The conventional wisdom is that electrolysers need to be powered as close to 24 hours a day as possible to get the cheapest levelised cost of hydrogen (LCOH) — after all, the capital costs for electrolysis systems are the same regardless of how often they are in operation (see panel below).
However, if the project operator is relying on variable power prices — via the wholesale market or non-fixed power-purchase agreements (PPAs) — the cheapest green hydrogen could be produced by switching the electrolyser off when electricity prices are peaking and below a certain level, according to analysis by Oslo-based energy consultant Thema.
This is because when there is more wind and solar power available than can be absorbed by the grid, market prices fall to zero or even into negative territory, when users are actually paid to consume unwanted electricity.
“Electricity costs make up the lion’s share of hydrogen production cost, especially if they are as high as they are today,” Thema manager Robert Seguin points out.
Modelling its calculations on forecasts for the wholesale power market in Germany in 2030 — with an average spot price of €81/MWh and prices ranging from negative to €150/MWh — Thema found that the LCOH could be significantly reduced by limiting production to low-cost hours.
“There is an optimum depending on the input cost parameters and the volatility of the electricity price, which in turn depends on the available flexibility in the system,” Seguin tells Hydrogen Insight.
“Even in terms of total profit, flexible operation can be favourable, although you produce less hydrogen.”
The conclusion, spelled out in Thema’s new Technology Outlook report, points to excess wind and solar power as a possibly more profitable energy source for green hydrogen producers than via constant grid electricity (which would have to be accompanied by renewable energy certificates or guarantees of origin to be labelled as green).
While grid electricity might not be allowed under the EU’s expected additionality rules, which would force green H2 producers to secure all their renewable energy from dedicated sources, the analysis is still relevant if clean electricity is bought under PPAs without fixed prices, Seguin explains.
“In principle, PPAs are a tool to redistribute market risks, not eliminate them,” he says. “How they are redistributed between producer and off-taker, the hydrogen producer in our case, is not defined.

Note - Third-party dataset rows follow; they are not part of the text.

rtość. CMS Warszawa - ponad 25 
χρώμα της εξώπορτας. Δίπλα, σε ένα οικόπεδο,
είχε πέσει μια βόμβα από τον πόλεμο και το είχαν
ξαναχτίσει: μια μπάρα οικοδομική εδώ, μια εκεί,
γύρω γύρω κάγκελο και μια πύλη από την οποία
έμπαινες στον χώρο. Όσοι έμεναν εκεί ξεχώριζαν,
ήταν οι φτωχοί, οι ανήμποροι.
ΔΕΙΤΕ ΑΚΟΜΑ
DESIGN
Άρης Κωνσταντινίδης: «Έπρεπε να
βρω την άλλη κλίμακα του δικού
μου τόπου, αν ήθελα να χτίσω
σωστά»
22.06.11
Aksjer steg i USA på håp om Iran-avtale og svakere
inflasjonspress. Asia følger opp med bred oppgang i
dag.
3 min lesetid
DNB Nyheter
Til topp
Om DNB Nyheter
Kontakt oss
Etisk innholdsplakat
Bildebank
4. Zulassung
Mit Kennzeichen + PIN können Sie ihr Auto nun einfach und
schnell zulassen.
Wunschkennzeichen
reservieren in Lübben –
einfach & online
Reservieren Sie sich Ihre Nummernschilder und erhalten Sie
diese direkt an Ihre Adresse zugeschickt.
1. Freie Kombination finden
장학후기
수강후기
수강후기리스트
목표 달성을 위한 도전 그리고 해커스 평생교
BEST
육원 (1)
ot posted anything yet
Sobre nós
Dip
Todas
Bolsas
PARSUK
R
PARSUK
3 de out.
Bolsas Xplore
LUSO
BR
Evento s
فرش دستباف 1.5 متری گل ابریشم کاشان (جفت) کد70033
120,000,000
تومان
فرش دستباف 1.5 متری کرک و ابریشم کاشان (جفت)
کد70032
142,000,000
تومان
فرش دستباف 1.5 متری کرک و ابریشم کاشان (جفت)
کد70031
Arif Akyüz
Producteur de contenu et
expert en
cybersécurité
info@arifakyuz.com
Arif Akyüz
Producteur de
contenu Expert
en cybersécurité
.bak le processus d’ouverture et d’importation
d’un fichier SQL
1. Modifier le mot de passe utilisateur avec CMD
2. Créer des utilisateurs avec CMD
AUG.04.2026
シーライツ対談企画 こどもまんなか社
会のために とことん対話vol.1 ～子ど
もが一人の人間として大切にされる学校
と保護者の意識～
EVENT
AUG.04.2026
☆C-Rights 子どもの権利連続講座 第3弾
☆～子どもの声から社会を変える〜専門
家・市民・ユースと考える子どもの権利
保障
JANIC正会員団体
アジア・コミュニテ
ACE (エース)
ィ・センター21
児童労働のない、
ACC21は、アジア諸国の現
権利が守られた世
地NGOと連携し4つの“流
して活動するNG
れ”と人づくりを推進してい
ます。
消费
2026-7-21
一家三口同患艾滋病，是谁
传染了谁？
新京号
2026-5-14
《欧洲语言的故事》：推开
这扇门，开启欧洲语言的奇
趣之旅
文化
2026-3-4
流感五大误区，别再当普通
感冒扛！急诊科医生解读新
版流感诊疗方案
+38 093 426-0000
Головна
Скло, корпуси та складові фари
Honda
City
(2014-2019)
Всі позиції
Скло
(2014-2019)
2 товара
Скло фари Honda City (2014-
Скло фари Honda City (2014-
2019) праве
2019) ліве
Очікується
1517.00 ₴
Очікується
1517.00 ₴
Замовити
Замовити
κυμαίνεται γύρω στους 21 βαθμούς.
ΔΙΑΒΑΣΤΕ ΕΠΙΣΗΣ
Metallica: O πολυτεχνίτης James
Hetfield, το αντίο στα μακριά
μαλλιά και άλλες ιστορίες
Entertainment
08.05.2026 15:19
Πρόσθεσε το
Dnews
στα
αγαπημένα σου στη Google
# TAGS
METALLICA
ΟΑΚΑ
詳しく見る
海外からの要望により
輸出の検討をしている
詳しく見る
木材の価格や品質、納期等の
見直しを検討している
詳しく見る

It is up to the contract partners how to design the contract details and thus this redistribution — fixed price, price caps, market indexed, volume-based or a combination of the above.
“To make things even more complicated, they can also be combined with other hedging products or Contracts for Difference, for example.”
As Seguin points out: “Electricity costs make up the lion’s share of hydrogen production cost, especially if they are as high as they are today.”
In its landmark 2019 report, The Future of Hydrogen, the International Energy Agency found that green hydrogen would be cheaper the more hours per year an electrolyser was in operation.
"As electrolyser operating hours increase, the impact of CAPEX costs on the levelised cost of hydrogen declines and the impact of electricity costs rises," it explained. "Low-cost electricity available at a level to ensure the electrolyser can operate at relatively high full load hours is therefore essential for the production of low-cost hydrogen."
The report continued: "In electricity systems with increasing shares of variable renewables, surplus electricity may be available at low cost. Producing hydrogen through electrolysis and storing the hydrogen for later use could be one way to take advantage of this surplus electricity, but if surplus electricity is only available on an occasional basis it is unlikely to make sense to rely on it to keep costs down. Running the electrolyser at high full load hours and paying for the additional electricity can actually be cheaper than just relying on surplus electricity with low full load hours."
It added: "Very low-cost electricity is generally available only for a very few hours within a year, which implies a low utilisation of the electrolyser and high hydrogen costs that reflect CAPEX costs.
"With increasing hours, electricity costs increase, but the higher utilisation of the electrolyser leads to a decline in the cost of producing a unit of hydrogen up to an optimum level at around 3,000–6,000 equivalent full load hours. Beyond that, higher electricity prices during peak hours lead to an increase in hydrogen unit production costs."